* _CONSIGNES_
1. Pouvez-vous reprendre le passage de l'article sur la R&D dans les régions qui va de "Recherche et développement : les" jusqu'à "concurrence des émergents.", en remplaçant "concurrence" par "compétition" ?
2. Pouvez-vous poursuivre l'article sur la R&D dans les régions à partir de l'endroit où il s'arrête ?

***** TEXTE DE LECTURE *****

Recherche et développement : les régions de France en pointe

Le rapport 2010 de l'Observatoire des sciences et techniques pointe les atouts français qui permettront de résister à la concurrence des émergents.

Le rapport biennal 2010 de l'observatoire des sciences et techniques (OST) publié fin 2010 (avec des données de 2008) met en exergue les évolutions de ces dernières années en matière de recherche et développement (R&D) tant en France, qu'en Europe et dans le monde.

Si la France a vu la part de ses dépenses de R&D dans l'activité nationale baisser entre 2002 et 2007 et la part de ses brevets dans le monde reculer entre 2008 et 2003 (- 5% pour les brevets européens et - 16% pour les américains) face à la poussée de l'Asie, l'implication grandissante des régions pourrait s'avérer un gage de solidité à long terme. "Les régions s'impliquent de manière croissante dans la R&D ; elles ont, depuis 2008, un rôle reconnu dans la politique des pôles de compétitivité ; elles peuvent mieux dialoguer avec des universités désormais capables de définir des stratégies adaptées à leurs atouts et contraintes spécifiques", note en préambule le président de l'OST, Thierry Weil.

Des dépenses inégalement réparties sur le territoire

Mais les dépenses en R&D sont très inégalement réparties sur le territoire. Le top 10 des régions (voir carte ci-contre) qui investissent est tiré par les traditionnellement plus dynamiques d'entre elles : l'Ile-de-France (41,3% de la dépense intérieure et 40,5% des chercheurs), Rhône-Alpes (respectivement 12% et 11,7% ), Midi-Pyrénnées (8,2% et 7,6%) et Provence-Alpes-Côte d'Azur (6,8% et 7,7%). Des régions connus pour leurs pôles en microélectronique, en aéronautique ou encore les technologies. L'Ile-de-France accueille quant à elle pas moins de sept pôles de compétitivité, 1.500 PME innovantes, 53 grandes écoles et dix-sept universités, et emploie en tout 137.000 personnes dans la R&D, dont 81.300 chercheurs.

Forte spécialisation dans certaines régions

Pour autant, à la faveur d'une "redistribution" sur le territoire, elle recule tout doucement depuis des années, note la directrice de l'OST, Ghislaine Filliatreau. Par ailleurs, certaines régions se distinguent par de fortes spécialisations telle la Bretagne, l'une des régions qui progresse le plus, avec les télécommunications. À noter que les régions qui "produisent" le plus (publications, brevets) sont celles qui coopèrent le plus au niveau interrégional.

***** DONNÉES ENREGISTRÉES *****

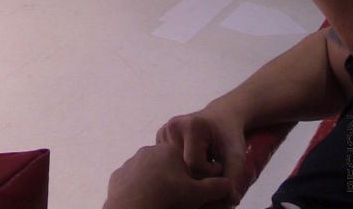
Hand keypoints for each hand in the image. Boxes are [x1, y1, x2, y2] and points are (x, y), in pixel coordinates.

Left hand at [104, 142, 234, 208]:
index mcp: (170, 150)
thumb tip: (233, 190)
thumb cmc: (169, 195)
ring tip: (162, 200)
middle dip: (174, 180)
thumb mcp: (198, 192)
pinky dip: (141, 191)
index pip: (187, 162)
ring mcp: (132, 161)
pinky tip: (147, 201)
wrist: (134, 204)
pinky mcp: (119, 174)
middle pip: (167, 167)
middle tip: (178, 197)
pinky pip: (134, 182)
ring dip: (157, 184)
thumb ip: (217, 187)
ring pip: (149, 174)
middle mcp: (149, 150)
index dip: (195, 175)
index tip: (195, 189)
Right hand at [157, 107, 248, 200]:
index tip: (218, 166)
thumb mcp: (236, 154)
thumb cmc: (228, 136)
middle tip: (210, 168)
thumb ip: (235, 175)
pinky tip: (190, 161)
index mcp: (191, 126)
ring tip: (201, 163)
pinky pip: (168, 163)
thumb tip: (232, 199)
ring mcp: (163, 132)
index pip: (194, 165)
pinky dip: (180, 167)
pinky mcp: (158, 138)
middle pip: (181, 167)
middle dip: (197, 175)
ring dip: (188, 172)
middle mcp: (172, 126)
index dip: (209, 173)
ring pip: (172, 167)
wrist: (220, 117)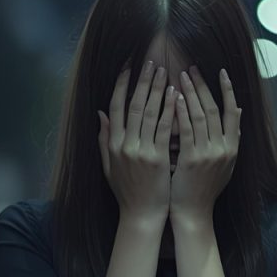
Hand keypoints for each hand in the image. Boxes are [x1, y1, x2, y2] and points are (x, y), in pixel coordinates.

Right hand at [97, 59, 177, 223]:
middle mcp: (124, 145)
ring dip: (156, 89)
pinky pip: (164, 129)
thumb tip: (100, 113)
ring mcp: (140, 151)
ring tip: (163, 70)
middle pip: (132, 105)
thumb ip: (104, 139)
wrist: (141, 215)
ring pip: (148, 113)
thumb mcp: (109, 165)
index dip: (121, 84)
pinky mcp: (157, 159)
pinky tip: (176, 95)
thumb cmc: (127, 191)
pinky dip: (169, 110)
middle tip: (150, 61)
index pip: (116, 106)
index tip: (128, 66)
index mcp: (113, 144)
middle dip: (142, 80)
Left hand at [169, 65, 240, 224]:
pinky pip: (187, 131)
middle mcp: (224, 149)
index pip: (232, 112)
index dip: (228, 90)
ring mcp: (209, 155)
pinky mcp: (192, 160)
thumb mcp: (226, 164)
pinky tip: (176, 98)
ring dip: (191, 93)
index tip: (221, 72)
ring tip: (181, 75)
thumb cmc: (204, 188)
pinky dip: (183, 112)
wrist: (194, 213)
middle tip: (193, 67)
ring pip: (201, 116)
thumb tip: (238, 112)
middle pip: (214, 109)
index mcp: (233, 148)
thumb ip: (231, 139)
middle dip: (204, 86)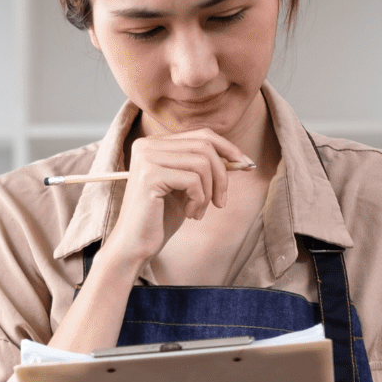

*****

* _CORRIGÉ_
1.
Recherche et développement : les régions de France en pointe

Le rapport 2010 de l'Observatoire des sciences et techniques pointe les atouts français qui permettront de résister à la compétition des émergents.

2.
Reste à savoir si les régions, de plus en plus mises à contribution, pourront continuer à investir davantage et permettre ainsi à la France de résister à la poussée de l'Asie.

TROIS INDICATEURS A SUIVRE

Nombre de chercheurs, de plus en plus dans le privé

375.235 personnes (en équivalent temps plein) "participent aux activités de R&D" en France, selon l'Observatoire des sciences et des techniques (OST), dont 59% sont chercheurs et enseignants-chercheurs. En dix ans, le nombre de personnes travaillant dans la R&D a progressé de 21% ; celui des chercheurs de... 45%. Le fossé entre recherche académique et recherche appliquée serait en train de se combler. De fait, selon l'OST, 55% des chercheurs travaillaient dans le public il y a quinze ans. A l'inverse, en 2007, ils étaient 56,2% à oeuvrer dans les laboratoires des entreprises. Depuis 1981, leur nombre a même plus que triplé dans le privé. Mais attention, nuance l'OST, cette inversion n'est pas due à un relâchement des efforts du public (dont les chercheurs sont passés de 80.716 en 1997 à 97.100 en 2007) mais à une croissance plus marquée du personnel dans les entreprises.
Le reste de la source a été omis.